Anthony Leonard (born 19 December 1955) is an Australian radio presenter.

==Career==
In 1982, he joined the radio comedy team Coodabeen Champions, who were then on 3RRR. Following them to 3LO and 3AW he stayed with this team until 2002.

He began commentating AFL matches on 3AW in 1996 and he used to present a Saturday morning 3AW show called "Glossing Over" with Trevor Marmalade and Dr. Turf, until it was axed on 21 June 2007, following 3AW's poor ratings in the football timeslots.

Since 1995, Leonard has appeared every Friday on Neil Mitchell's morning 3AW program in a segment called "3AW Pub of the Week", reviewing hotels around Melbourne and surrounding areas.

Leonard is a long-serving member of 3AW's AFL football commentary team mainly calling on Saturday Nights and Sundays.
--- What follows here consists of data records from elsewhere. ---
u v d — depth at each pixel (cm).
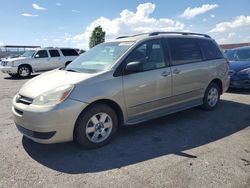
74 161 357
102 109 396
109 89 396
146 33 504
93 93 378
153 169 330
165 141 425
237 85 819
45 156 373
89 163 351
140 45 453
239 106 649
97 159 362
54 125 352
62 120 355
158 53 478
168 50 495
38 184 298
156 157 366
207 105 593
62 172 326
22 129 381
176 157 364
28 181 305
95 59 463
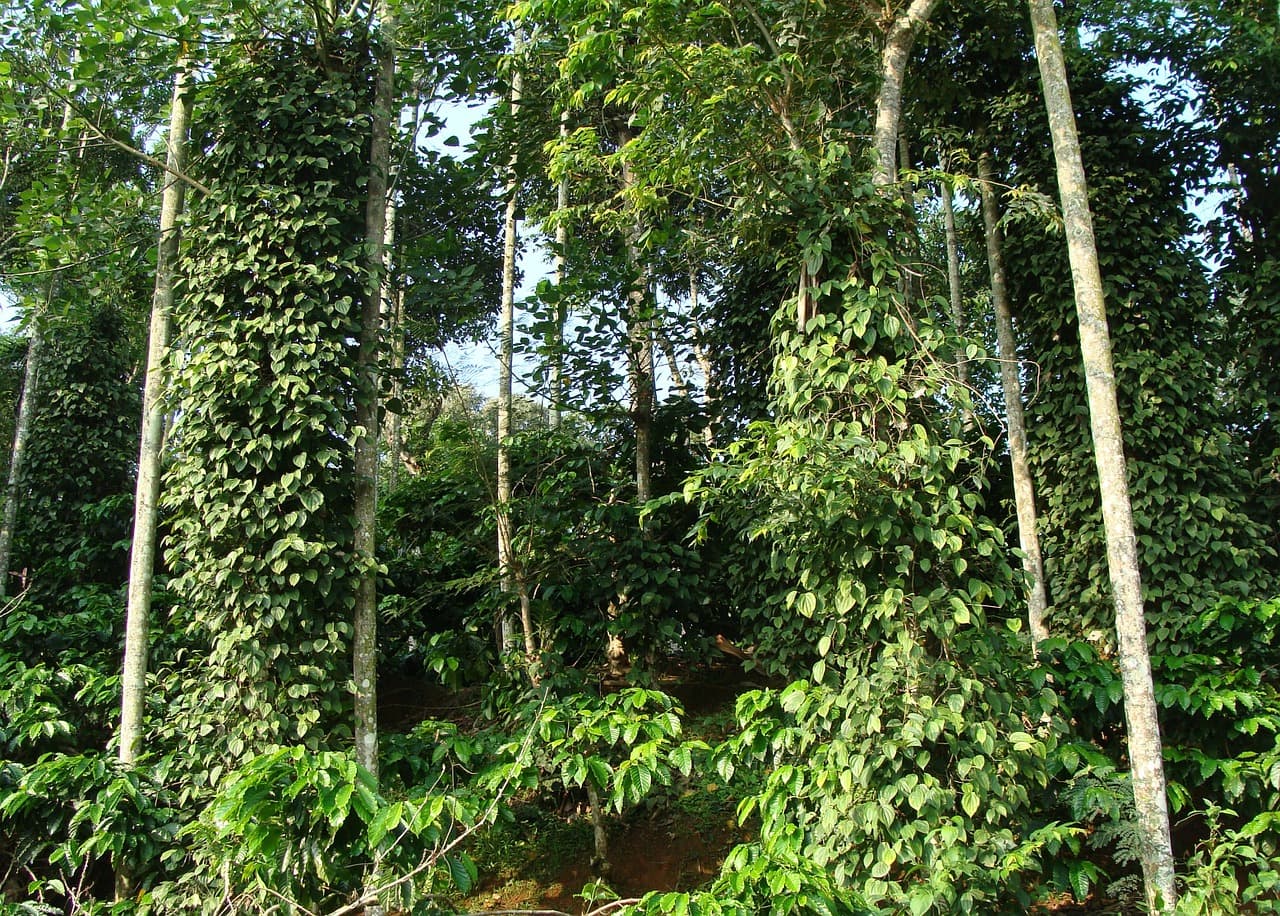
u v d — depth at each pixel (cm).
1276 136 793
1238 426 809
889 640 426
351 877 354
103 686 580
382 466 1169
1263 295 776
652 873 565
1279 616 511
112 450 1070
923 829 381
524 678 609
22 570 1012
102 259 674
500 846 573
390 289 641
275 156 539
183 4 529
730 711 725
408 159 713
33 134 627
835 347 454
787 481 422
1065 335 762
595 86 525
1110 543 418
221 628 498
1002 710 409
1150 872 384
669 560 655
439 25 620
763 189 479
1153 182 745
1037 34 475
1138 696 398
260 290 528
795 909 282
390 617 752
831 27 563
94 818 423
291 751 326
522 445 733
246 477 507
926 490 417
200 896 446
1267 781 429
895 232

He is also a program contributor on the Ace Radio network and works for Crocmedia on a program called "Sportsday Victoria".

Leonard, with co-host Darren James, is also the alternate 3AW breakfast show host when Ross Stevenson and John Burns are on leave, usually averaging eight weeks per year in this role.

==Personal life==
Leonard is married and has children. He was originally from Footscray, Victoria.